There’s a quote from Harry Potter and the Sorcerer’s/Philosopher’s Stone that I adore:
There are some things you can’t share without ending up liking each other, and knocking out a twelve-foot mountain troll is one of them.
I think it states in simple (silly) terms a complicated truth about friendship and relationships and the moments that cement them.
Real, lasting bonds are formed by acts of support in moments of vulnerability.
The more two characters expose vulnerabilities to each other and the more they support each other in those moments, the stronger their relationship will be.
During the troll fighting incident in Harry Potter, Harry, Ron, and Hermione’s lives are all in danger (vulnerability) and they each play a role in getting one another out of danger (support.)
This example works particularly well because there’s an equilibrium of support and vulnerability. There may be a bond between two people when one person is doing all of the supporting, but it won’t be a healthy one.
Of course, moments of vulnerability don’t have to be life threatening. They can be moments of emotional vulnerability. For example, if person A performs in a dance recital for the first time ever (vulnerability) and person B comes to watch them (support).
As humans,we don’t like to expose our vulnerabilities to people with whom we don’t already have a strong bond. When starting out a relationship, these moments are usually out of the person’s control.
For example, person A walks into a crowded classroom for the first time, looking for an empty seat and person B takes pity and moves their backpack from the seat next to them onto the floor, freeing a place for person A.
After class, person B spills the entire contents of their backpack onto the floor and person A helps pick everything up.
These two moments won’t make person A and person B instantly friends. Bigger moments strength bonds quicker than smaller ones, but the more we support people and the more we expose ourselves to them, the greater our bonds grow. The stronger the bonds, the more likely we are to willingly expose our vulnerabilities to people and purposefully deepen the relationship.
If you’re writing a relationship and you want it to be something built on solid foundations that your readers can support, you’ll want to show these moments of vulnerability and support.
Start small, with moments of vulnerability that are accidental or forced. As the bonds grow stronger, let the characters purposefully initiate the moments, signaling trust and comfort in the relationship. Level One is moving a backpack and freeing up a seat. Level Ten might be fighting a mountain troll together. Level Twenty is handing someone a ticket to your first ever dance recital.
How to Manipulate This Rule to Create Complex Relationships
Just because the foundation for a relationship is there doesn’t mean the characters have to act like it is.

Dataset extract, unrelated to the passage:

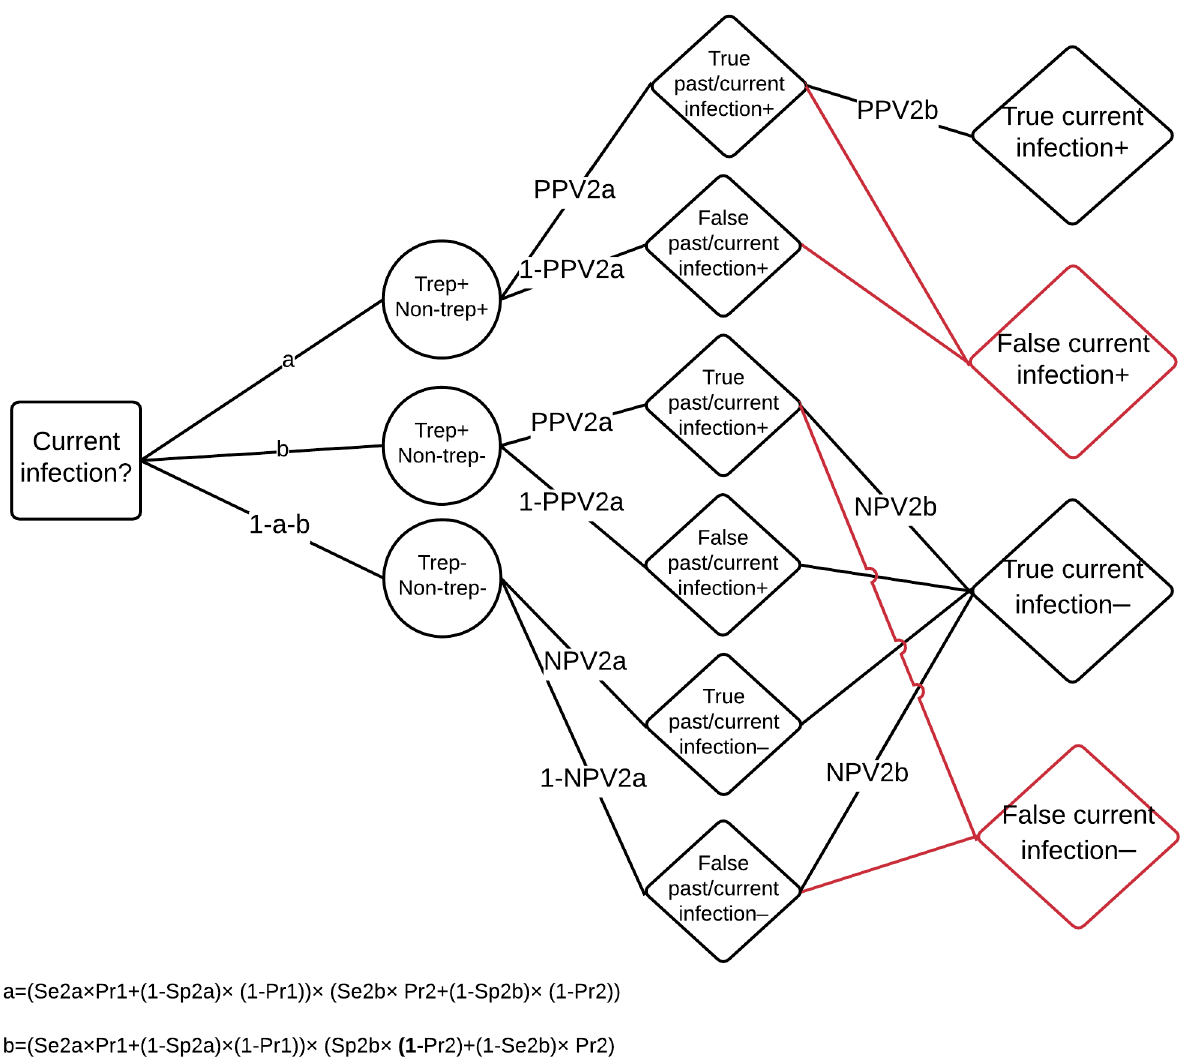
Fig 2. Decision model of diagnosis of current infection under the combined testing strategy. The decisionto be made is whether an individualhas current infectionor not (box); the individual’scombinedtest result (circles) can be either: dually positive (suggesting current infection), treponemalpositive only (past infection),or duallynegative (never any infection);this dependson the Sensitivity (Se) and Specificity (Sp) of the treponemal line (Se2a and Sp2a, respectively)and of the non-treponemal line (Se2b and Sp2b), as well as on the prevalence of past/current infectionin the total population(Pr1) and the prevalence of current infectionin the populationof past/current infections(Pr2); the treponemalline provideseither a true or false diagnosis of past/current infection; this depends on Positive Predictive Value (PPV) and Negative Predictive Value (NPV) of the treponemal line (PPV2a and NPV2a, respectively); PPV is calculatedas (Se × Pr1) (cid:4) (Se × Pr1+(1–Sp) × (1–Pr1)); NPV is calculatedas Sp × (1–Pr1) (cid:4) ((1-Se) × Pr1+Sp × (1–Pr1)); the non-treponemal line provides either a true of false diagnosisof current infection; this dependson PPV and NPV of the non-treponemal line (PPV2b and NPV2b), using the prevalence of current infectionin the populationof past/current infections(Pr2); red lines indicatepathways to false diagnoses of current infection; note, the treponemalline can give a false positive diagnosis of past/current infectionand yet the non-treponemal line can still give a correct overall diagnosis of no current infection.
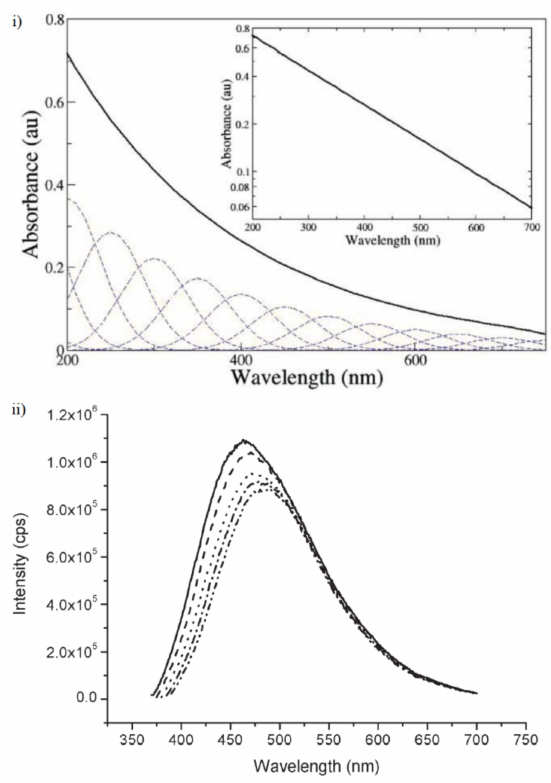
Figure 7. ( i ) An example of melanin’s UV-Vis absorbance spectrum. A log-linear plot of the data is depicted in the inset, demonstrating its exponential behavior. ( ii ) An example of the fluorescence emission spectra of melanin. The various dotted lines indicate the spectra obtained with variation of the laser pump energy (360 nm—solid line, to 380 nm—inner dot–dash line, in 5 nm intervals). Figures adapted from Ref. [69] with permission from The Royal Society of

A perfect relationship is boring to read about. Support doesn’t have to be given or received kindly. Especially in those first stages of the relationship. Person B can be grumpy and resentful of having to give up their extra seat to person A, and they might not want to accept person A’s help when person A helps them pick up the contents of their spilled backpack. Even once a person admits to themselves that they like the other person, two people who openly care about each other can still bicker and squabble and disagree. Supporting each other when it counts in no way precludes that.
If you want to complicate the relationship even more,if you want to write about a complex, difficult relationship: have characters fail to support each other in moments. Explore the consequences of those decisions.
As for characters who would die for one another…
Your characters should all have driving motivations. The best way to build strong relationships in your writing is to show your characters supporting each other in those specific efforts.
Show moments of support that come at a cost to the person offering it. Person B goes to Person A’s dance recital, but skips out on a date to do so.
A recommendation: show the non-POV character support the POV character in a moment of vulnerability first. We’re already in the POV’s head and we’re already on their team. We still need to be convinced by the non-POV, as the author, you have to make the reader like the non-POV character before we like the relationship. A quick and easy way to do this is to have them support the character we already like.
If the relationship is more contentious at first or your story doesn’t allow for that, a second option is to have the non-POV character do/say something that the POV disagrees with, but the reader knows is right. it will not only be a point in favor of the non-POV character, but it will show the reader that a relationship with the non-POV will be good for the POV.